A few years ago, the City of Austin told two outdoor advertising companies -- Reagan National Advertising of Austin and Lamar Advantage Outdoor Company -- that they could not digitize their existing billboards -- since a local regulation prohibited the digitizing of off-premises signs (but not on-premises signs).  The companies sued, arguing that the ordinance violated the First Amendment.  In a recent decision, the Fifth Circuit agreed, and struck down the regulation. 

The outdoor companies argued that the regulation -- which distinguished between on-premises and off-premises signs -- was a content-based restriction on all speech that cannot survive the strict scrutiny required by the First Amendment. 

Is the ordinance content-based? 

The court first considered whether regulation's distinction between on-premises and off-premises billboards is a content-based restriction.  If the distinction is content-based, then it is "presumptively unconstitutional" and subject to strict scrutiny.  Looking to the Supreme Court's 2015 decision in Reed v.

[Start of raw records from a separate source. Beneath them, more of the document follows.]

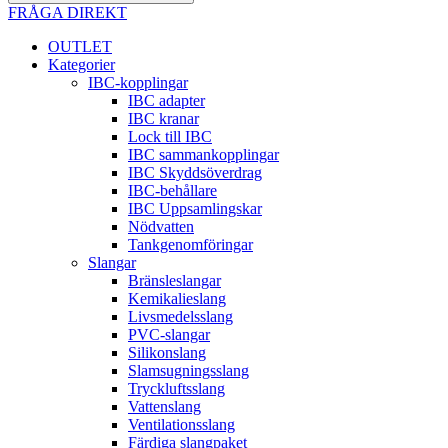
FRÅGA DIREKT
OUTLET
Kategorier
IBC-kopplingar
IBC adapter
IBC kranar
Lock till IBC
IBC sammankopplingar
IBC Skyddsöverdrag
IBC-behållare
IBC Uppsamlingskar
Nödvatten
Tankgenomföringar
Slangar
Bränsleslangar
Kemikalieslang
Livsmedelsslang
PVC-slangar
Silikonslang
Slamsugningsslang
Tryckluftsslang
Vattenslang
Ventilationsslang
Färdiga slangpaket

Town of Gilbert  -- which some saw as a drastic change in First Amendment jurisprudence -- the court here asked whether the ordinance is targeting speech "based on its communicative content."  In other words, does the ordinance apply to "particular speech because of the topic discussed or the idea or message expressed"? 

In on order to determine whether a sign is an off-premises or on-premises sign under the Austin regulation, one must read the sign in order to determine whether it advertises "a business, person, activity, goods, products, or services not located on the site where the sign is installed, or that directs persons to any location not on that site."  The court held that, since "off-premises" signs are defined by their purpose -- in other words, whether or not they advertise something located at the location of the billboard -- the regulation is, in fact, content-based.  

Does the regulation only concern commercial speech? 

The next question the court considered was whether the regulation only restricted "commercial speech," which is subject to less protection under the First Amendment.  

The court held that because "the regulation applies with equal force to both commercial and noncommercial messages," the ordinance's content-based restriction was subject to strict scrutiny (rather than the intermediate scrutiny required under Central Hudson).  The court wrote, "A regulation covering billboards is not exempt from strict scrutiny simply because most billboards display commercial messages." 

Does the regulation survive strict scrutiny?

In order to survive strict scrutiny, the City of Austin was required to prove that "the restriction furthers a compelling interest and is narrowly tailored to achieve that interest."  

The court held that the City's stated justification for the regulation -- to "protect the aesthetic value of the City and to protect public safety" -- does not meet that standard, since the City could not demonstrate why those issues were only posed by off-premises signs, but not on-premises signs.  Citing Reed, the court wrote, "A law cannot be regarded an interest of the highest order, and thus as justifying a restriction upon truthful speech, when it leaves appreciable damage to that supposedly vital interest unprohibited."